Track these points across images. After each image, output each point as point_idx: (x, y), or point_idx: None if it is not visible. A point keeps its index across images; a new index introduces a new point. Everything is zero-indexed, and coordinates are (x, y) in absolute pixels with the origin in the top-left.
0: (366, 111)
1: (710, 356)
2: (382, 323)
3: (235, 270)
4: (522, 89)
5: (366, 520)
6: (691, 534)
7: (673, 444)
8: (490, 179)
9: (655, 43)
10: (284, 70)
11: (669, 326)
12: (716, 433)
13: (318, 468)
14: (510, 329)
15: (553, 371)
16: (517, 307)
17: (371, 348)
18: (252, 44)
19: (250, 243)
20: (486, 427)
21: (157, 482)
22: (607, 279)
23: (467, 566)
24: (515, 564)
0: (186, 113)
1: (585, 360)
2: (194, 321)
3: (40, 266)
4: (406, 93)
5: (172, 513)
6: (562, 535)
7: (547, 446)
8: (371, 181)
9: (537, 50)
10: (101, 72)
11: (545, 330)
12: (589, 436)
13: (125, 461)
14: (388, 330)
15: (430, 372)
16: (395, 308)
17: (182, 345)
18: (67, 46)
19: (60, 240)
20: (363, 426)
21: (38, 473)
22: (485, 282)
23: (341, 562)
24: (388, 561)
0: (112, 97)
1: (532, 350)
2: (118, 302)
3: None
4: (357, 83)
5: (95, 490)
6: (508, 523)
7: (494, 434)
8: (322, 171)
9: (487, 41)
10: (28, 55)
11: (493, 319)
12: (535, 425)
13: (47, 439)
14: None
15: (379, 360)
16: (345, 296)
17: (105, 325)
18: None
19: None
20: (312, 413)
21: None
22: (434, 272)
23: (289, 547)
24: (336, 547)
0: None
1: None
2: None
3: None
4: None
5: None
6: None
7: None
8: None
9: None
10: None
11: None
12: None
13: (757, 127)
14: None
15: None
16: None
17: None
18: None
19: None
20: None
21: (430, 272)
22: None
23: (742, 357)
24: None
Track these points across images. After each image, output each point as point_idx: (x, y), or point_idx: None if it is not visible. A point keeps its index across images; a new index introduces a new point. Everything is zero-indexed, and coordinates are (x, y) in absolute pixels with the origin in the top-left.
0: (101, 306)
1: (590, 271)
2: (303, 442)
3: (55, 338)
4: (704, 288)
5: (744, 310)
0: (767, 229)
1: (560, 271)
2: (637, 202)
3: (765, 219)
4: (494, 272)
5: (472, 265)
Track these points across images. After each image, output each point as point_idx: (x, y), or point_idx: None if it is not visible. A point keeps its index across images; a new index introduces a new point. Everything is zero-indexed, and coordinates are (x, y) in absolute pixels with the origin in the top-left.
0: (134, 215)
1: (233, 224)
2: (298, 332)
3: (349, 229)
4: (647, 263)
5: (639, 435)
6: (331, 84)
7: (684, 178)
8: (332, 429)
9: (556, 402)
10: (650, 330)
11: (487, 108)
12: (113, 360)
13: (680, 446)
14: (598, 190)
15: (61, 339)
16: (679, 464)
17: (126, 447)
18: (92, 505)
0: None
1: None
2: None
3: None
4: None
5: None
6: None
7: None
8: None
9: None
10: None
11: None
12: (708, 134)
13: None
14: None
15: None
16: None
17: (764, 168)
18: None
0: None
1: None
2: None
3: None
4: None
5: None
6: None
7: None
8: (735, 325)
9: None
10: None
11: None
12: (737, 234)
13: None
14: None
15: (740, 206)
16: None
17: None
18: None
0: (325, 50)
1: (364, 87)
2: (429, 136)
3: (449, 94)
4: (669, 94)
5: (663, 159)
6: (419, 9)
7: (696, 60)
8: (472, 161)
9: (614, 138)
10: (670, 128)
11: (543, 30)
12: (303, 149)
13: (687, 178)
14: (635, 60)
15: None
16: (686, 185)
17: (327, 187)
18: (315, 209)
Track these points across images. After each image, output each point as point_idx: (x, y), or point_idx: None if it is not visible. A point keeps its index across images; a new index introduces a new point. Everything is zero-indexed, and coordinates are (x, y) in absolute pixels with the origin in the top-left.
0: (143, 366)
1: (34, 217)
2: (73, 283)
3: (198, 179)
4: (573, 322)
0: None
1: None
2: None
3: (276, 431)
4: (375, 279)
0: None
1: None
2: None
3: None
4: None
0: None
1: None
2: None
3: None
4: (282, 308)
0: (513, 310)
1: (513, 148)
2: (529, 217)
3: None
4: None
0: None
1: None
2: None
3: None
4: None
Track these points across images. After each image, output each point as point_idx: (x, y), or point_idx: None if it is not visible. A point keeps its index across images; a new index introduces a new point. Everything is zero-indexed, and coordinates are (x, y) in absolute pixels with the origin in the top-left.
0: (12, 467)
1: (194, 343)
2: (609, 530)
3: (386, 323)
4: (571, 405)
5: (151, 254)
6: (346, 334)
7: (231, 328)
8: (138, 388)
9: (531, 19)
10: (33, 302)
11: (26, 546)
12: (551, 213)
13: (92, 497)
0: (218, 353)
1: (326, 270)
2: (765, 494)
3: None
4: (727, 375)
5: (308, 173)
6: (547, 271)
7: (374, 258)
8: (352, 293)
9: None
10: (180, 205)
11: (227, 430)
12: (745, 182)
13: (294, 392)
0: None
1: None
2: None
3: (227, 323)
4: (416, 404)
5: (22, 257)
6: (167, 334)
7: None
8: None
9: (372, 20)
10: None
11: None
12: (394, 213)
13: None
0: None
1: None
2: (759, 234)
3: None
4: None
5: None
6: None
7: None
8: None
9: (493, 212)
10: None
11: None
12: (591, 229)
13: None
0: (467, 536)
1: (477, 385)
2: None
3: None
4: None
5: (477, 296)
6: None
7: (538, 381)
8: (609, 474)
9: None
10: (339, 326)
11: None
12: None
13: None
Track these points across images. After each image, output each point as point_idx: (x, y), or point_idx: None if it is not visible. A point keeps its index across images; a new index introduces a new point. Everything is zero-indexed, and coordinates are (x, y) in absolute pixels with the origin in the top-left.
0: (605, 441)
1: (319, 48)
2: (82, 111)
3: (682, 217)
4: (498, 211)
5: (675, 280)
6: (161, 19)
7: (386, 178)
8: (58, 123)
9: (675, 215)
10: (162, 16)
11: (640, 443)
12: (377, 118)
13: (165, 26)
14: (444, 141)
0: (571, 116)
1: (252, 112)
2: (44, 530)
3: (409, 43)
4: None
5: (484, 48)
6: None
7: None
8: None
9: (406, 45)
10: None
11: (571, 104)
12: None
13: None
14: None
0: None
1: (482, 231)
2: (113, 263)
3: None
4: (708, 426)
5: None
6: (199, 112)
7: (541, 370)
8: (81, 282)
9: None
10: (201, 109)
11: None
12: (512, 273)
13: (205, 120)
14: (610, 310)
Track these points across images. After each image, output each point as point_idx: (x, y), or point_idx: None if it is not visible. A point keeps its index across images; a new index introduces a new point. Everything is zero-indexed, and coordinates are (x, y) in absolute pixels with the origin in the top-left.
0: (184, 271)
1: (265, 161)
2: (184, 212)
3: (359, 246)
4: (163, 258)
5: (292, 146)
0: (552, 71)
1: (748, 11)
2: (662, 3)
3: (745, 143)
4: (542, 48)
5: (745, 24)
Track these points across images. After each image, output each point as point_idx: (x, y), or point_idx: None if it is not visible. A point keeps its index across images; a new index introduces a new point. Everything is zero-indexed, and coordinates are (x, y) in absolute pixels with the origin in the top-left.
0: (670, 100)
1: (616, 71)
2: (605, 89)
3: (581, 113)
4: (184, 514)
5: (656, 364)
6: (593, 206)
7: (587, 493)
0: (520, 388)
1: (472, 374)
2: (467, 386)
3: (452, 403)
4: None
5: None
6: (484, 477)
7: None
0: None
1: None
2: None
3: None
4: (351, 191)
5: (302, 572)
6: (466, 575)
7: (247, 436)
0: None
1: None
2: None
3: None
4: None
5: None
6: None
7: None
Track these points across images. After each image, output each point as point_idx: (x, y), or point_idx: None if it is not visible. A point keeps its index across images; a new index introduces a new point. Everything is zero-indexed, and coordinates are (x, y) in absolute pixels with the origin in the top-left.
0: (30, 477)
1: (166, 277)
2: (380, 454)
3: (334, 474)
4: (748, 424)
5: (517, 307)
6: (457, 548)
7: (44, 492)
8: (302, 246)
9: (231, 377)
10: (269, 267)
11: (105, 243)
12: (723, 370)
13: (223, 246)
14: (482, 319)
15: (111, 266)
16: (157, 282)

=-=-=

:: 과제 ::
자료의 처음부터 "5: (472, 265)"가 있는 줄까지, 그 줄을 포함해 다시 적으세요. 이때 "visible"를 "shown"(으)로 바꾸고 나머지는 하나도 고치지 마세요.

:: 정답 ::
Track these points across images. After each image, output each point as point_idx: (x, y), or point_idx: None if it is not shown. A point keeps its index across images; a new index introduces a new point. Everything is zero-indexed, and coordinates are (x, y) in absolute pixels with the origin in the top-left.
0: (366, 111)
1: (710, 356)
2: (382, 323)
3: (235, 270)
4: (522, 89)
5: (366, 520)
6: (691, 534)
7: (673, 444)
8: (490, 179)
9: (655, 43)
10: (284, 70)
11: (669, 326)
12: (716, 433)
13: (318, 468)
14: (510, 329)
15: (553, 371)
16: (517, 307)
17: (371, 348)
18: (252, 44)
19: (250, 243)
20: (486, 427)
21: (157, 482)
22: (607, 279)
23: (467, 566)
24: (515, 564)
0: (186, 113)
1: (585, 360)
2: (194, 321)
3: (40, 266)
4: (406, 93)
5: (172, 513)
6: (562, 535)
7: (547, 446)
8: (371, 181)
9: (537, 50)
10: (101, 72)
11: (545, 330)
12: (589, 436)
13: (125, 461)
14: (388, 330)
15: (430, 372)
16: (395, 308)
17: (182, 345)
18: (67, 46)
19: (60, 240)
20: (363, 426)
21: (38, 473)
22: (485, 282)
23: (341, 562)
24: (388, 561)
0: (112, 97)
1: (532, 350)
2: (118, 302)
3: None
4: (357, 83)
5: (95, 490)
6: (508, 523)
7: (494, 434)
8: (322, 171)
9: (487, 41)
10: (28, 55)
11: (493, 319)
12: (535, 425)
13: (47, 439)
14: None
15: (379, 360)
16: (345, 296)
17: (105, 325)
18: None
19: None
20: (312, 413)
21: None
22: (434, 272)
23: (289, 547)
24: (336, 547)
0: None
1: None
2: None
3: None
4: None
5: None
6: None
7: None
8: None
9: None
10: None
11: None
12: None
13: (757, 127)
14: None
15: None
16: None
17: None
18: None
19: None
20: None
21: (430, 272)
22: None
23: (742, 357)
24: None
Track these points across images. After each image, output each point as point_idx: (x, y), or point_idx: None if it is not shown. A point keeps its index across images; a new index introduces a new point. Everything is zero-indexed, and coordinates are (x, y) in absolute pixels with the origin in the top-left.
0: (101, 306)
1: (590, 271)
2: (303, 442)
3: (55, 338)
4: (704, 288)
5: (744, 310)
0: (767, 229)
1: (560, 271)
2: (637, 202)
3: (765, 219)
4: (494, 272)
5: (472, 265)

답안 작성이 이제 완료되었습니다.